- WORK INSTRUCTION:
Take the entries that follow and return exactly the lines from the one holding "right ankle: (94, 343)" through the one holding "left shoulder: (57, 159)", both included. Nothing else is needed.

- AVAILABLE DATA:
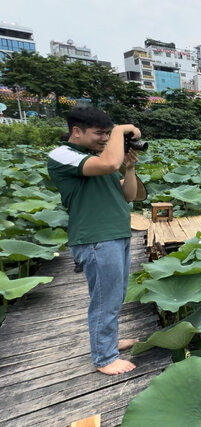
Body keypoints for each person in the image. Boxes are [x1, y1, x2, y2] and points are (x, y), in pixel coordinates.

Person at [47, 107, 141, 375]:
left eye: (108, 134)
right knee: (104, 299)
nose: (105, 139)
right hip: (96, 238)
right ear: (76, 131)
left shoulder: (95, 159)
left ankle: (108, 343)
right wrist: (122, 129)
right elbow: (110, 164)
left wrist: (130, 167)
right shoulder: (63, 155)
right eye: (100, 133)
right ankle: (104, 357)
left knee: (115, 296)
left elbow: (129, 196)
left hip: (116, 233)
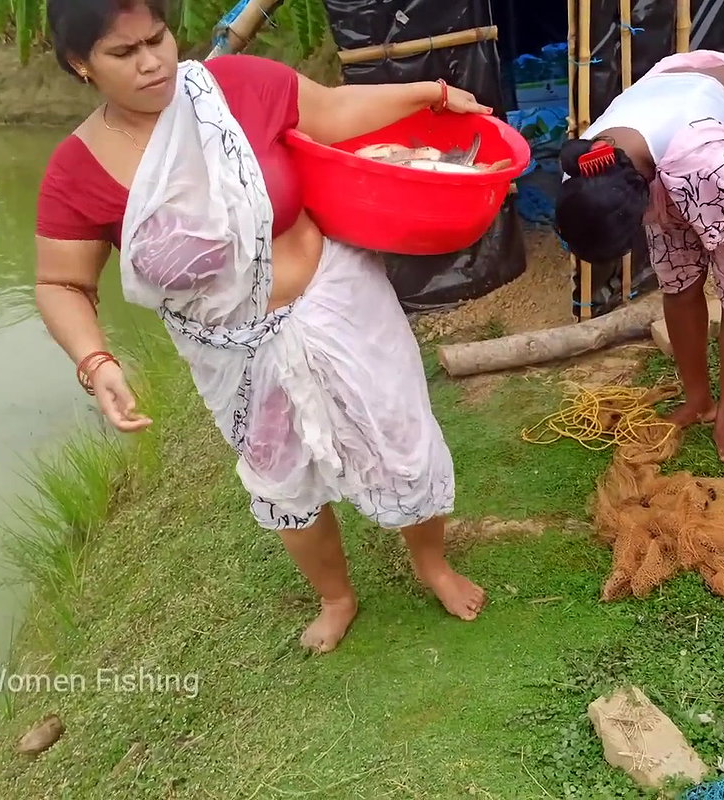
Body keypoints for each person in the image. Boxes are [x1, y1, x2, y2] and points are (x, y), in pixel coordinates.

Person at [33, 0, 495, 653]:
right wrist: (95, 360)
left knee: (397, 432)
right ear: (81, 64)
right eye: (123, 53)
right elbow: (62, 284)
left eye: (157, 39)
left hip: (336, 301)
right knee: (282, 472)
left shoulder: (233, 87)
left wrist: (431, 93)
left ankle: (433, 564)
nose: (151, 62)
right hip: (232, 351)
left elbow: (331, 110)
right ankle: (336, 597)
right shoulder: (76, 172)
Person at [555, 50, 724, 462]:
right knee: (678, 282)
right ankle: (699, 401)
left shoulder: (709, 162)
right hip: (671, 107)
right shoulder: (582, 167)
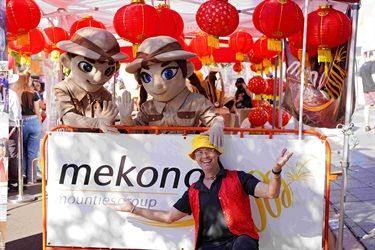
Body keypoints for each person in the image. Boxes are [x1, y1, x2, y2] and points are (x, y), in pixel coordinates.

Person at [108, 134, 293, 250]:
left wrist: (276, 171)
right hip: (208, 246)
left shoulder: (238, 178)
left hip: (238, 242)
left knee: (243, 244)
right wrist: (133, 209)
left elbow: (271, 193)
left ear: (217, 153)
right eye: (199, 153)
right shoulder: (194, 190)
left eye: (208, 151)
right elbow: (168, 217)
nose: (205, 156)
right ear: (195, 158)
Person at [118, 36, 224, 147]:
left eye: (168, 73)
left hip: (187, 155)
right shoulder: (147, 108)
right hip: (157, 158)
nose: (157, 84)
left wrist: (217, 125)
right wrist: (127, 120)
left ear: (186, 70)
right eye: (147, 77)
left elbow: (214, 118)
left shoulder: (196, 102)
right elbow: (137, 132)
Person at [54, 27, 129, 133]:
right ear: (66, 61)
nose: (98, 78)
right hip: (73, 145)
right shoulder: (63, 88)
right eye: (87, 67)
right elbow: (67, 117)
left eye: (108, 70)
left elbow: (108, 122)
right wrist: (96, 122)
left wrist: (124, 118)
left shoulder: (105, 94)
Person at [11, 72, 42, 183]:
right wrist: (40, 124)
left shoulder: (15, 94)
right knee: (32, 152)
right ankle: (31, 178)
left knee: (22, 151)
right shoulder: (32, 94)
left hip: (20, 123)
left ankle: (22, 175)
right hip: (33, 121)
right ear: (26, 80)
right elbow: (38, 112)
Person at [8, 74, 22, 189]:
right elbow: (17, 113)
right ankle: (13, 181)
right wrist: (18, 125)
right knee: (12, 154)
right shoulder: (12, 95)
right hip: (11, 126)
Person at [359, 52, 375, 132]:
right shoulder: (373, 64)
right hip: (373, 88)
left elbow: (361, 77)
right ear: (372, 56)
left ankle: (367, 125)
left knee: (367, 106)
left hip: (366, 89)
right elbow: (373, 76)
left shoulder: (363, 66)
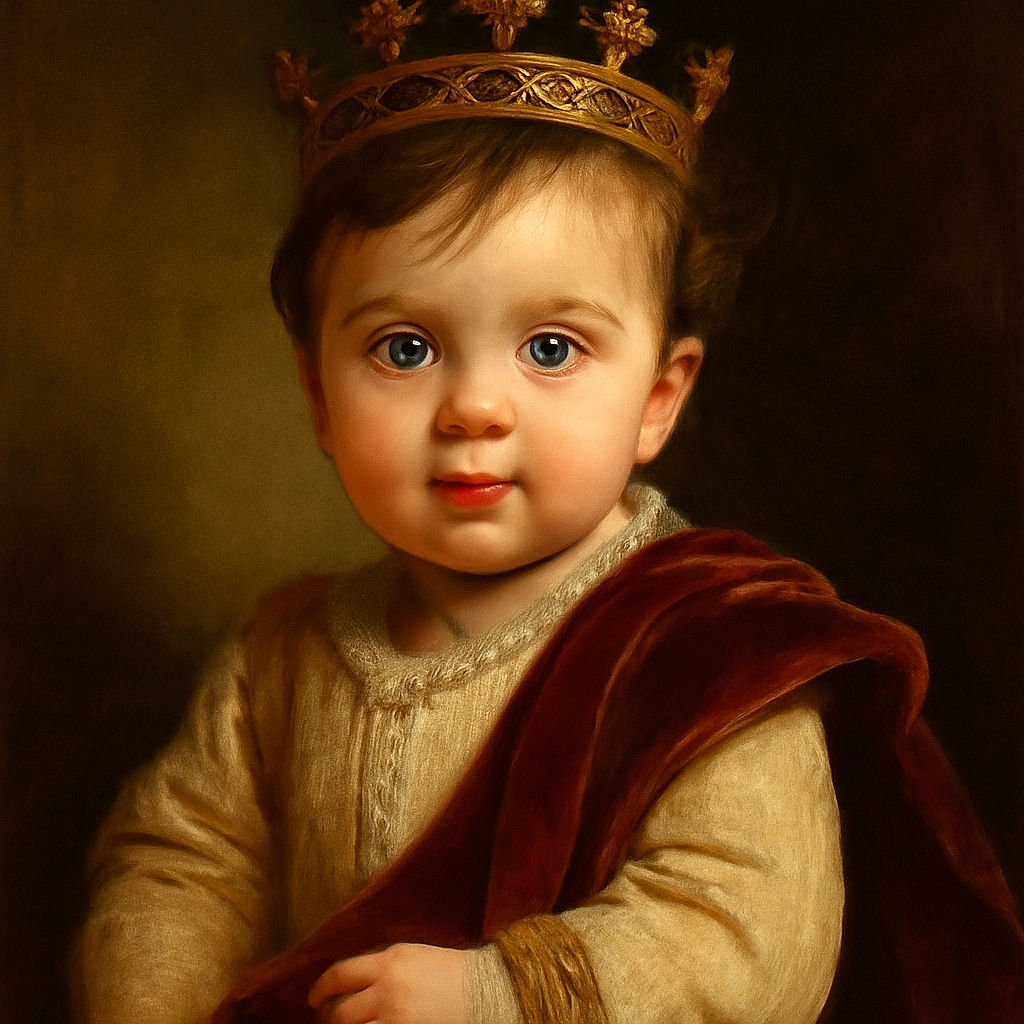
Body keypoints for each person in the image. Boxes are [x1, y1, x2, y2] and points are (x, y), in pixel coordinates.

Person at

==

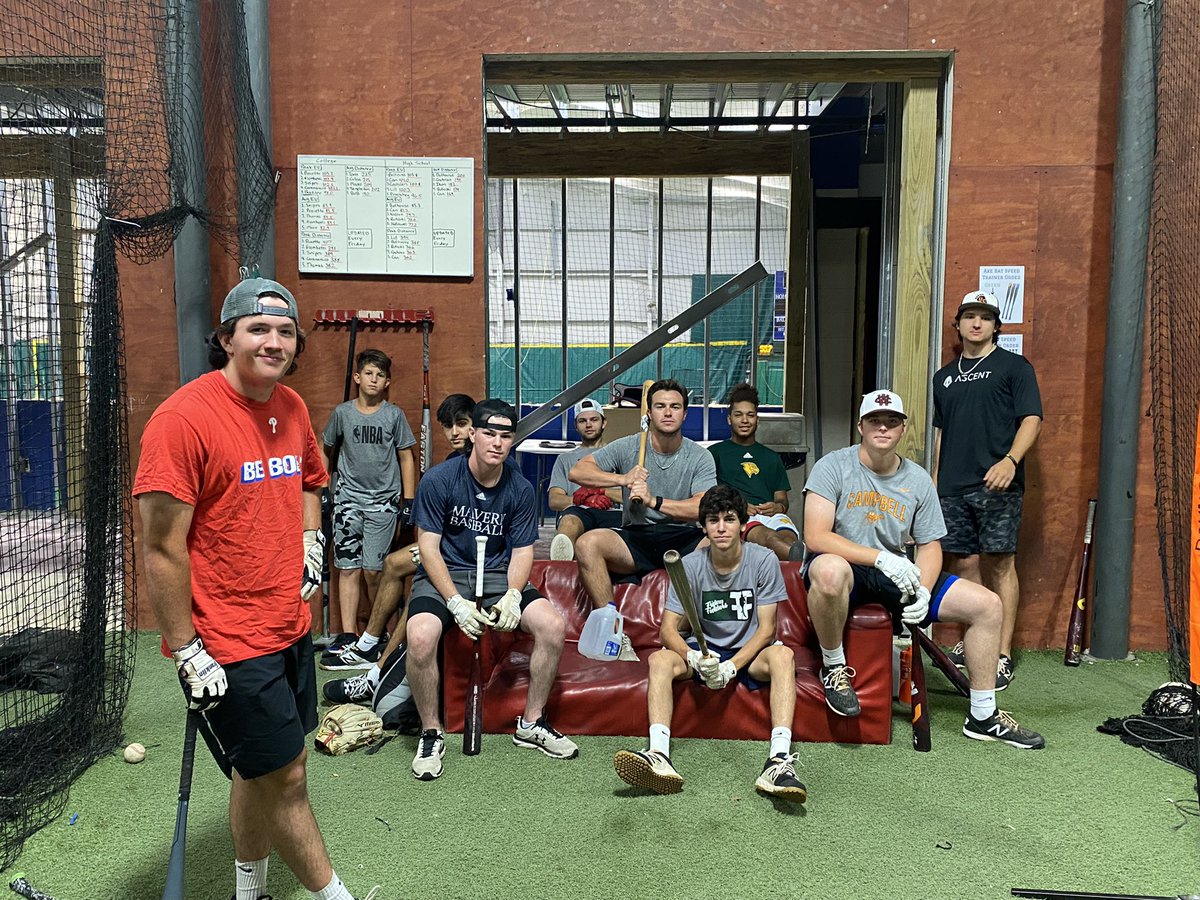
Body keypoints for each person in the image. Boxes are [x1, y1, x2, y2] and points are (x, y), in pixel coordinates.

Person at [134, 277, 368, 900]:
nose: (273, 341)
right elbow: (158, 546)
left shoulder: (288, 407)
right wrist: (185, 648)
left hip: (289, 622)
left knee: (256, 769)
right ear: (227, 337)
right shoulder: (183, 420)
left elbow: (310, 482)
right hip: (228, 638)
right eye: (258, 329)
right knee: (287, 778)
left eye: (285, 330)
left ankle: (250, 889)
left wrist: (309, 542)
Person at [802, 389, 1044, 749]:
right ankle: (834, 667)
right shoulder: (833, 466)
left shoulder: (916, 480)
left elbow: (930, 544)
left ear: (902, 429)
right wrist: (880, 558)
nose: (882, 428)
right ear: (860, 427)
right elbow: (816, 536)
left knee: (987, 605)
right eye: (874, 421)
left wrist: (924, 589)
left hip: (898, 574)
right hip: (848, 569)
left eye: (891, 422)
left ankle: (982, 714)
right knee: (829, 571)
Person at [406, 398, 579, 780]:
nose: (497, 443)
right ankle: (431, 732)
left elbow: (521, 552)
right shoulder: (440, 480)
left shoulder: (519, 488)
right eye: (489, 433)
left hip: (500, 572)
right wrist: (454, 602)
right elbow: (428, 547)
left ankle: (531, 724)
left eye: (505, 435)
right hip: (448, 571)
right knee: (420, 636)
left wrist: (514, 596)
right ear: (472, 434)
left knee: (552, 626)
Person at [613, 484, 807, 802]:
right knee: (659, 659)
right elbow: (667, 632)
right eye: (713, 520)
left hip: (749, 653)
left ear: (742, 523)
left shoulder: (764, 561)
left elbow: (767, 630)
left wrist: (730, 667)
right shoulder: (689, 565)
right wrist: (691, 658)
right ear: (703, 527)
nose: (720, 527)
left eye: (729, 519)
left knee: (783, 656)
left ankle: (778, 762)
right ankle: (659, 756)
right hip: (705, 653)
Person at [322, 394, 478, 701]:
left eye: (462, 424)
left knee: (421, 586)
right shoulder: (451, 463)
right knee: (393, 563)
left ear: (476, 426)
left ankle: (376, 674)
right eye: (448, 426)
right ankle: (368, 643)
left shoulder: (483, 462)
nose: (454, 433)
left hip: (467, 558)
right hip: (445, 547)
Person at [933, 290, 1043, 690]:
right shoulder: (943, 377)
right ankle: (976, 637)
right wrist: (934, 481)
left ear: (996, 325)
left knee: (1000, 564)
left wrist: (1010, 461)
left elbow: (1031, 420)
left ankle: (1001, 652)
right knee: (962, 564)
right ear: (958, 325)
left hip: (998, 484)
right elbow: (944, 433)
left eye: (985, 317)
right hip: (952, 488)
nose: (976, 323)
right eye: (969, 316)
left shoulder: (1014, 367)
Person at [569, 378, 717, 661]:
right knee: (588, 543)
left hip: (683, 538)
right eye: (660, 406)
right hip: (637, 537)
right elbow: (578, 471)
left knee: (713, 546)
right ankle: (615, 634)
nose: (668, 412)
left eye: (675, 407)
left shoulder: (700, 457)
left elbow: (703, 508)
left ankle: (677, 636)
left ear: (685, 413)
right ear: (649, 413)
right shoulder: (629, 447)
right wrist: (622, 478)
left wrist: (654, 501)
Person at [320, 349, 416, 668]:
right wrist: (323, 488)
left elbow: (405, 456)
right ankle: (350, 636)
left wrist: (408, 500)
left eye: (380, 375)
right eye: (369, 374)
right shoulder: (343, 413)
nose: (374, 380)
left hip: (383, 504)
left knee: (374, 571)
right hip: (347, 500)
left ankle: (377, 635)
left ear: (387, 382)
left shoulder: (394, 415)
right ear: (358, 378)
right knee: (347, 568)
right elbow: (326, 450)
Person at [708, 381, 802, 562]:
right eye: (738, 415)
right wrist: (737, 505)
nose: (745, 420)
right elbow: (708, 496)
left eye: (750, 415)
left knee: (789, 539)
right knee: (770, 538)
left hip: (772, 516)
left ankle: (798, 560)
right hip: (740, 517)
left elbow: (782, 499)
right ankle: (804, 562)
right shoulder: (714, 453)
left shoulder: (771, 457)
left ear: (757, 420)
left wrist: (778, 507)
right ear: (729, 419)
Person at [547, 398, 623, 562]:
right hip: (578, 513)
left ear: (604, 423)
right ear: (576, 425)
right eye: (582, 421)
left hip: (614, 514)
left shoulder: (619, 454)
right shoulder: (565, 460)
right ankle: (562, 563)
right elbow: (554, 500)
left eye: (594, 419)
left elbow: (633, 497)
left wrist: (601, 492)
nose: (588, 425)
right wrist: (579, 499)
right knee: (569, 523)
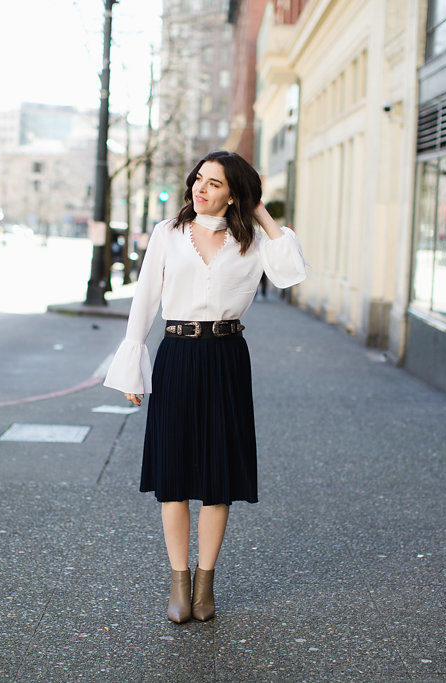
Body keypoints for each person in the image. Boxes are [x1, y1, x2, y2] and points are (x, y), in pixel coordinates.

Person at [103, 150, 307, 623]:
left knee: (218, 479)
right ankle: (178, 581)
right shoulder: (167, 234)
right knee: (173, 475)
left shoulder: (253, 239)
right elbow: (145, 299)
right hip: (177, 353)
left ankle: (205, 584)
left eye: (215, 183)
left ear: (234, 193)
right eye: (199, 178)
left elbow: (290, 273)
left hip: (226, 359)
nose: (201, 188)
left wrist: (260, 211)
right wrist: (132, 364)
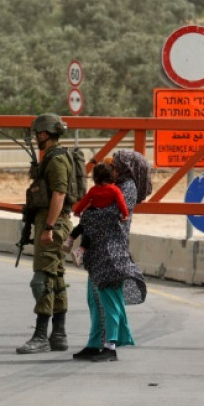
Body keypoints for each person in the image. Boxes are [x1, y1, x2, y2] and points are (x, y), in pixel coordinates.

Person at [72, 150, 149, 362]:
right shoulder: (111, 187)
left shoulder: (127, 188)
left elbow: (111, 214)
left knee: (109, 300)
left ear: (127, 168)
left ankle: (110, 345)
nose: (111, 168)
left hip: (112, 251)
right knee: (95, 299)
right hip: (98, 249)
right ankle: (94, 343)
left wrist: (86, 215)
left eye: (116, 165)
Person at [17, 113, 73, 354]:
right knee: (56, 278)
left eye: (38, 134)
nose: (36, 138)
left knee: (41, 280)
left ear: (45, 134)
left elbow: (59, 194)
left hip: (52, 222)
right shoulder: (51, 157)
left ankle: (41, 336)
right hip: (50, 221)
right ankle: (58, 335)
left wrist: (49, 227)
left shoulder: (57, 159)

--

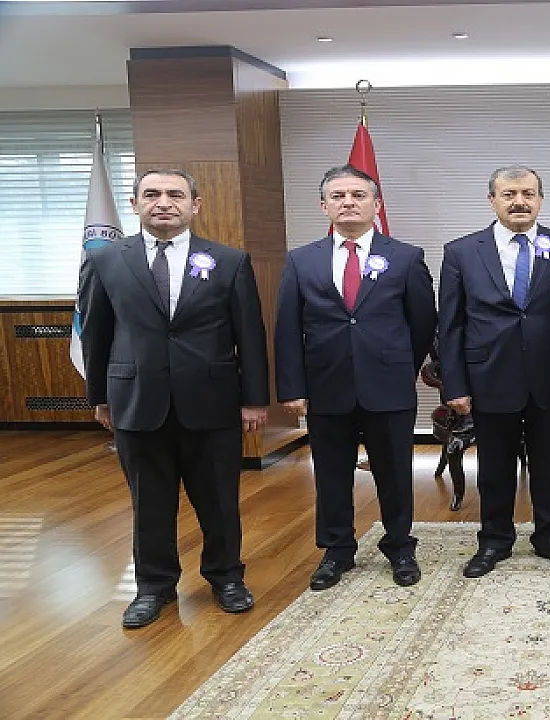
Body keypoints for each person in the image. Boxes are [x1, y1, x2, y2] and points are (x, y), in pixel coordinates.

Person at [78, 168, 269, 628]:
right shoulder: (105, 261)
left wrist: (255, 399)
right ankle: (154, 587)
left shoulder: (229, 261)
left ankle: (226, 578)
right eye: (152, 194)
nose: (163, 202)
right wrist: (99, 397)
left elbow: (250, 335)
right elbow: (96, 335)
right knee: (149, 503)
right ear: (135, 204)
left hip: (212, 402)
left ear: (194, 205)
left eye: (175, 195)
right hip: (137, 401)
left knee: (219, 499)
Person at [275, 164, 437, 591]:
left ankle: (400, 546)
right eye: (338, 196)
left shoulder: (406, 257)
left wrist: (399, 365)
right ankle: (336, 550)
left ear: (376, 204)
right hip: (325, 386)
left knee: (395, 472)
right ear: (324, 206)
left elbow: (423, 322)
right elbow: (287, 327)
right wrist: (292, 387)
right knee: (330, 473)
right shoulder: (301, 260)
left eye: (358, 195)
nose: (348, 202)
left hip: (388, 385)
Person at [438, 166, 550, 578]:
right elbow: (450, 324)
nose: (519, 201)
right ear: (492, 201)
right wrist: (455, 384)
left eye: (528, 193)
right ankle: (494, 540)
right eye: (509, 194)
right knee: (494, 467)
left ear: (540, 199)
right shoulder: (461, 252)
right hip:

- REPLY:
right ankle: (94, 343)
left wrist: (86, 215)
left eye: (116, 165)
Person at [17, 113, 73, 354]:
right knee: (56, 278)
left eye: (38, 134)
nose: (36, 138)
left knee: (41, 280)
left ear: (45, 134)
left elbow: (59, 194)
left hip: (52, 222)
right shoulder: (51, 157)
left ankle: (41, 336)
right hip: (50, 221)
right ankle: (58, 335)
left wrist: (49, 227)
left shoulder: (57, 159)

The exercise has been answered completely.